==== Data supplied ====

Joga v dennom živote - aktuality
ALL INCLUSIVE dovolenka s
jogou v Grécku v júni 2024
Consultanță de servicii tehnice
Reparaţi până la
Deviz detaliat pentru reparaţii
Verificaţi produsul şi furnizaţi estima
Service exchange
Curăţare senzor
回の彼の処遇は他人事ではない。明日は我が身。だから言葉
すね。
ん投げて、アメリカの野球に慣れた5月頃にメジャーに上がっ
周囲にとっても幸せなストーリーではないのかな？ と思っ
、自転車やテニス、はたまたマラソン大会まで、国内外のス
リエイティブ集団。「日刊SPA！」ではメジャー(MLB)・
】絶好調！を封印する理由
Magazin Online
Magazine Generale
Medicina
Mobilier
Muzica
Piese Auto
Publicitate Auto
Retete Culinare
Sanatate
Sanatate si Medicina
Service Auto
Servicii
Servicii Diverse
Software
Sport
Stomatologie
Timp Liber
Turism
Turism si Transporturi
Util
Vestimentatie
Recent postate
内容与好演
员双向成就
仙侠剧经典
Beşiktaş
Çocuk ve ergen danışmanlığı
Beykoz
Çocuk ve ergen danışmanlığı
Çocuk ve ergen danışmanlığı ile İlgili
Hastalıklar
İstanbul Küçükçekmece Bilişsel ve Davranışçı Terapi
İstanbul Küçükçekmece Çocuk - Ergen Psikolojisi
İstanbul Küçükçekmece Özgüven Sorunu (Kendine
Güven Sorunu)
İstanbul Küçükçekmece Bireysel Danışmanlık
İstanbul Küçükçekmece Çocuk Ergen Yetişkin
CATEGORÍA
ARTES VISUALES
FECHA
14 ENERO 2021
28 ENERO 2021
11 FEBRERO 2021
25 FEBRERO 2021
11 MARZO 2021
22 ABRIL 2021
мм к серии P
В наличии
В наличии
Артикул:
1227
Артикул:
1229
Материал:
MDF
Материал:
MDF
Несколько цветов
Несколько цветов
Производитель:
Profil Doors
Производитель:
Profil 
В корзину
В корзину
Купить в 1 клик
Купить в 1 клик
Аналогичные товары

====

◆ Work task ◆
Return every line of the rows above unchanged and in the same order.

◆ Answer to this problem ◆
Joga v dennom živote - aktuality
ALL INCLUSIVE dovolenka s
jogou v Grécku v júni 2024
Consultanță de servicii tehnice
Reparaţi până la
Deviz detaliat pentru reparaţii
Verificaţi produsul şi furnizaţi estima
Service exchange
Curăţare senzor
回の彼の処遇は他人事ではない。明日は我が身。だから言葉
すね。
ん投げて、アメリカの野球に慣れた5月頃にメジャーに上がっ
周囲にとっても幸せなストーリーではないのかな？ と思っ
、自転車やテニス、はたまたマラソン大会まで、国内外のス
リエイティブ集団。「日刊SPA！」ではメジャー(MLB)・
】絶好調！を封印する理由
Magazin Online
Magazine Generale
Medicina
Mobilier
Muzica
Piese Auto
Publicitate Auto
Retete Culinare
Sanatate
Sanatate si Medicina
Service Auto
Servicii
Servicii Diverse
Software
Sport
Stomatologie
Timp Liber
Turism
Turism si Transporturi
Util
Vestimentatie
Recent postate
内容与好演
员双向成就
仙侠剧经典
Beşiktaş
Çocuk ve ergen danışmanlığı
Beykoz
Çocuk ve ergen danışmanlığı
Çocuk ve ergen danışmanlığı ile İlgili
Hastalıklar
İstanbul Küçükçekmece Bilişsel ve Davranışçı Terapi
İstanbul Küçükçekmece Çocuk - Ergen Psikolojisi
İstanbul Küçükçekmece Özgüven Sorunu (Kendine
Güven Sorunu)
İstanbul Küçükçekmece Bireysel Danışmanlık
İstanbul Küçükçekmece Çocuk Ergen Yetişkin
CATEGORÍA
ARTES VISUALES
FECHA
14 ENERO 2021
28 ENERO 2021
11 FEBRERO 2021
25 FEBRERO 2021
11 MARZO 2021
22 ABRIL 2021
мм к серии P
В наличии
В наличии
Артикул:
1227
Артикул:
1229
Материал:
MDF
Материал:
MDF
Несколько цветов
Несколько цветов
Производитель:
Profil Doors
Производитель:
Profil 
В корзину
В корзину
Купить в 1 клик
Купить в 1 клик
Аналогичные товары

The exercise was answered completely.